■ Records:
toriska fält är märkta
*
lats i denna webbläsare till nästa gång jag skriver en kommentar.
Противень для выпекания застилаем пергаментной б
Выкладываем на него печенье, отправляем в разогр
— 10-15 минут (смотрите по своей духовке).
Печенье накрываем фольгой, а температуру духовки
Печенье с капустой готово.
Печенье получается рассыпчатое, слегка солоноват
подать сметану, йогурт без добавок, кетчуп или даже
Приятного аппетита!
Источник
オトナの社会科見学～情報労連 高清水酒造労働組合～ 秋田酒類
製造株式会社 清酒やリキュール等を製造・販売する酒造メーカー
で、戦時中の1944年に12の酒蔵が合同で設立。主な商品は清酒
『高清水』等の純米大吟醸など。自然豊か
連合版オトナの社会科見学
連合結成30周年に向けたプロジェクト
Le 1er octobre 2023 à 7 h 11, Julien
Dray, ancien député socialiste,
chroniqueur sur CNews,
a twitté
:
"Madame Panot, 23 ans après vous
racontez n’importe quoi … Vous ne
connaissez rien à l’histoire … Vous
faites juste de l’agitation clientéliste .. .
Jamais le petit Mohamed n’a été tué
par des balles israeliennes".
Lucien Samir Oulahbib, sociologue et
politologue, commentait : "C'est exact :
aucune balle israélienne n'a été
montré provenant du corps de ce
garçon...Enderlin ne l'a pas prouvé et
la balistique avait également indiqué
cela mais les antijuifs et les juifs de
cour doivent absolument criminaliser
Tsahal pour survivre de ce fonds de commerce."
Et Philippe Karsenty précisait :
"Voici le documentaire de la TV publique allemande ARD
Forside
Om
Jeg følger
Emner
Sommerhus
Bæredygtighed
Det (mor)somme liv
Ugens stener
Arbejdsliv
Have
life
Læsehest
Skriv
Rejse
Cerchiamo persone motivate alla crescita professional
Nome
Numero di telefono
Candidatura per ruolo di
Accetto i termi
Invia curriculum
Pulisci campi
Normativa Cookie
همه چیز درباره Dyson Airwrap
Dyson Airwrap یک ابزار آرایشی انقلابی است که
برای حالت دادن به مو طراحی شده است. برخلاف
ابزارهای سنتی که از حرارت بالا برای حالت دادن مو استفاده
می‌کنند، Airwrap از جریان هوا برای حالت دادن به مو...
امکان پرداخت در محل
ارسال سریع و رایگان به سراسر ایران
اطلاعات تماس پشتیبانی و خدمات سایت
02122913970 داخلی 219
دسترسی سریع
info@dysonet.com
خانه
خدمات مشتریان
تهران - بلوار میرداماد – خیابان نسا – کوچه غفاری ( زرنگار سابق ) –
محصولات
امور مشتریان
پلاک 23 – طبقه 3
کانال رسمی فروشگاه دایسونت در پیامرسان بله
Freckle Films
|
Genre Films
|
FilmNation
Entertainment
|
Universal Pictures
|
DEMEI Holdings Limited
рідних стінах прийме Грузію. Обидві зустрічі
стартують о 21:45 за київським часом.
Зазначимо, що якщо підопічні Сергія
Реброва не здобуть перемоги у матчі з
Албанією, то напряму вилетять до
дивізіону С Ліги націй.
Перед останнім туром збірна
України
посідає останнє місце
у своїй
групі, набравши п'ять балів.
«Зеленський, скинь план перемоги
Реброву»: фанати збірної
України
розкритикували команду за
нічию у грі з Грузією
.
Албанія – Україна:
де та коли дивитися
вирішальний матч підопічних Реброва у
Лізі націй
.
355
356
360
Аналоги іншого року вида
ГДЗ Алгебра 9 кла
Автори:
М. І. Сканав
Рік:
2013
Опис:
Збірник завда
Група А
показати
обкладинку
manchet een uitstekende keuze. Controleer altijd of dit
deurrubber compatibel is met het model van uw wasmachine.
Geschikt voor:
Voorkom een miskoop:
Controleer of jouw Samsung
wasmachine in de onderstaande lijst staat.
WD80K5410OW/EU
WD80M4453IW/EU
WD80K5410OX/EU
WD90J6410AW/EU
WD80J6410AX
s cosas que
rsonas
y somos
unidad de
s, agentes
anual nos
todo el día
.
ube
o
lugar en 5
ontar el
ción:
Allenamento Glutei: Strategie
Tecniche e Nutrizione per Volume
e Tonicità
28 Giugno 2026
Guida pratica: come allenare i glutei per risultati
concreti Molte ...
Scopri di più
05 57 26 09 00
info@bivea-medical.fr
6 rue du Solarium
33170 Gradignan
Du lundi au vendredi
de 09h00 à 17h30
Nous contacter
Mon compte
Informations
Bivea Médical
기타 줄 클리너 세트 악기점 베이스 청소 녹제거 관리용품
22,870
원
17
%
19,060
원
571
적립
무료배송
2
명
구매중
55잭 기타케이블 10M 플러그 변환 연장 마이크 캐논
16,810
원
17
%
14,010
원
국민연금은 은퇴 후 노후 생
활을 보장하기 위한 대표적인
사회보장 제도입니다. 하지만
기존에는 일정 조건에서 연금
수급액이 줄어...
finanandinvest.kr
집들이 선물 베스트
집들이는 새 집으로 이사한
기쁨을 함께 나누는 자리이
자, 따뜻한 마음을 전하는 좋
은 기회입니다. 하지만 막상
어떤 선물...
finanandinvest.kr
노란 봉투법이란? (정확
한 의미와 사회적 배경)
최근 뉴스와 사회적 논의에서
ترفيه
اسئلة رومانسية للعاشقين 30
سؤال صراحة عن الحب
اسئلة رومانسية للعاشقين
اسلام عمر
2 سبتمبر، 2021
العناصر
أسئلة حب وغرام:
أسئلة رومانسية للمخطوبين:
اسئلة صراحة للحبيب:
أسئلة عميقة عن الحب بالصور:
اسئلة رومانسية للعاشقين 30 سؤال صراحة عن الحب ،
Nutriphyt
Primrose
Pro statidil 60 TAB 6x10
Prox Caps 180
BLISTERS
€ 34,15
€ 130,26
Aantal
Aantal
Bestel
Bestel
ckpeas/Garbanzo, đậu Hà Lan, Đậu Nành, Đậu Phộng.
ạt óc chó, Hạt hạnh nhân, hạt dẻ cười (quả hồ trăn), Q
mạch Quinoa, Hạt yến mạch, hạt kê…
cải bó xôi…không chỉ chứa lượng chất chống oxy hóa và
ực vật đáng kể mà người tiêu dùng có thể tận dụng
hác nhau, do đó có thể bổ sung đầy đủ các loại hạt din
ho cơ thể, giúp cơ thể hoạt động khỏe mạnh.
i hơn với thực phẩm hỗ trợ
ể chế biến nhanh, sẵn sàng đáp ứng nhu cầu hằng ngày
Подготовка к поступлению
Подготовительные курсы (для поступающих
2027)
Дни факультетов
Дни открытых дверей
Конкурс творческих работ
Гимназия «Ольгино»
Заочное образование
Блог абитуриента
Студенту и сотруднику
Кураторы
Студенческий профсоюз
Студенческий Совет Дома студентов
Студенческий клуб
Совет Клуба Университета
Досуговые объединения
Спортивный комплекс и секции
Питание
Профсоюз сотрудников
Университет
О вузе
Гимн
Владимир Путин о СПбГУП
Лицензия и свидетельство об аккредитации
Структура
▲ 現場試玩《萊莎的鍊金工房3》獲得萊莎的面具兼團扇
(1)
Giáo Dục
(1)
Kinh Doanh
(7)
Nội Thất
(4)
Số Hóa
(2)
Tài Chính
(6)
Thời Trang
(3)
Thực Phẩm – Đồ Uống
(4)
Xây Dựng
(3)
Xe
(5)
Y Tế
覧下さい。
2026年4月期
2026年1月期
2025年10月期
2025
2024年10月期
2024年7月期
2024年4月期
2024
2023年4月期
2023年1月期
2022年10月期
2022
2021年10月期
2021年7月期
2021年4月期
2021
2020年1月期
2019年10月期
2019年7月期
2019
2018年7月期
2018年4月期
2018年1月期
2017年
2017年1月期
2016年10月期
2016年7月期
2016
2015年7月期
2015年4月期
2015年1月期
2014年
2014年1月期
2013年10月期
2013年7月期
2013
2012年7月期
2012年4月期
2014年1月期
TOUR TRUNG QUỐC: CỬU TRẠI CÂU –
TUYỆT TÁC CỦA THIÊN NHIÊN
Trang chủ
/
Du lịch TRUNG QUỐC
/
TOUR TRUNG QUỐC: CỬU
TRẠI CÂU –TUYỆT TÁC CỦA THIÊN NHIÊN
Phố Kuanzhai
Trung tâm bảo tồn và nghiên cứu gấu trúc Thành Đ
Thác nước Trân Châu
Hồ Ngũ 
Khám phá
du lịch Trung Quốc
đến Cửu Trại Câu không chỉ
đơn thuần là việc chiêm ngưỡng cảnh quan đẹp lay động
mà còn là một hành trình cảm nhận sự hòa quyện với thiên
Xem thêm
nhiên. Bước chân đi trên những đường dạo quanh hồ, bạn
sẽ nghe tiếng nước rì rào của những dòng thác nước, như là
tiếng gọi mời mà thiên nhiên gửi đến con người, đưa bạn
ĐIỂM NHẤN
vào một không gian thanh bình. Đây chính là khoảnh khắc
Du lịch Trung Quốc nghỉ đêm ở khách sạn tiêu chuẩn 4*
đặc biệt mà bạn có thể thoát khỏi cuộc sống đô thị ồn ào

■ What you have to do:
Express the data from its first line up to and including the line containing "по своей духовке)." as a JSON list of strings, one string per line, omitting any blank lines.

■ Result of the task:
[
  "toriska fält är märkta",
  "*",
  "lats i denna webbläsare till nästa gång jag skriver en kommentar.",
  "Противень для выпекания застилаем пергаментной б",
  "Выкладываем на него печенье, отправляем в разогр",
  "— 10-15 минут (смотрите по своей духовке)."
]